C’est justement une expérience sur un de ces bateaux mythiques, le Belem, construit en 1896 et restauré depuis, qui a inspiré Jean Zanuttini. « Même si c’est une technologie d’un autre âge, ça donne à sentir la puissance du vent », se souvient cet autre trentenaire, directeur général de la start-up Neoline.
« Réduire la consommation de carburant »

Installées à Nantes, terre de construction navale, les deux entreprises développent chacune un projet de cargo à voile.
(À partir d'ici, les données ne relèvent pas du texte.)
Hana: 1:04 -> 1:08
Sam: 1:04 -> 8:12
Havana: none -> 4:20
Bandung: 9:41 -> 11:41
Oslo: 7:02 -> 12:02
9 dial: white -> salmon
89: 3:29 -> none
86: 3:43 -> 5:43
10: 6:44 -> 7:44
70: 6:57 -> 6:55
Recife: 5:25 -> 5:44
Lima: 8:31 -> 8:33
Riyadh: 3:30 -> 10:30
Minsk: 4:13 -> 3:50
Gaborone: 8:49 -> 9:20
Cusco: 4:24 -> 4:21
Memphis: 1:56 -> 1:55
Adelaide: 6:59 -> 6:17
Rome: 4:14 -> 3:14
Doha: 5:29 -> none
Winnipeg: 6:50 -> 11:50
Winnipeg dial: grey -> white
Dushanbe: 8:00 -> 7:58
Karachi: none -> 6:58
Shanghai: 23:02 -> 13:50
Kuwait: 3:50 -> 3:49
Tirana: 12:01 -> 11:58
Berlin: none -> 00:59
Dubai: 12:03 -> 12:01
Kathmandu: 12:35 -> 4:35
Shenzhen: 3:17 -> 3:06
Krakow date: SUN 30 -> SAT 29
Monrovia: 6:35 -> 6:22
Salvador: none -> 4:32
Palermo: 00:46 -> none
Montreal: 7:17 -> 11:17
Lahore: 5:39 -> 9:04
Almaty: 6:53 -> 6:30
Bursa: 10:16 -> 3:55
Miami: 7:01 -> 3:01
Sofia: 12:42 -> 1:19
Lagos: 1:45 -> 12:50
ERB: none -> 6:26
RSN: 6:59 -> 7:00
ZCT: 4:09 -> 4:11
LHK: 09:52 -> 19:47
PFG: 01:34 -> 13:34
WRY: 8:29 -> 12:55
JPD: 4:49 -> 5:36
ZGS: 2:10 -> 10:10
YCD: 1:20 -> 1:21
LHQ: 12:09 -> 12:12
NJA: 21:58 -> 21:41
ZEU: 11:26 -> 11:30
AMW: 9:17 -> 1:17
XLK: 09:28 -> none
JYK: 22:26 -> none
Zéphyr et Borée, au sein d’une co-entreprise avec le spécialiste des services offshore Jifmar, a été choisie, début octobre, par ArianeGroup pour construire le cargo « Canopée ». Équipé de quatre « ailes » rectangulaires et longues de 121 mètres, il servira à transporter les éléments du nouveau lanceur Ariane 6 entre l’Europe et la Guyane. « On utilise le vent, quand il y en a, pour réduire la consommation de carburant », résume M. Joyeux, qui a commencé à concevoir le projet avec ses associés quand ils étaient encore étudiants et prévoit une mise à l’eau de Canopée courant 2022. « La réglementation va évoluer, se durcir et contraindre les compagnies maritimes à changer de modèle énergétique. On sait aussi que le prix des énergies fossiles va plutôt augmenter que baisser », souligne le jeune homme.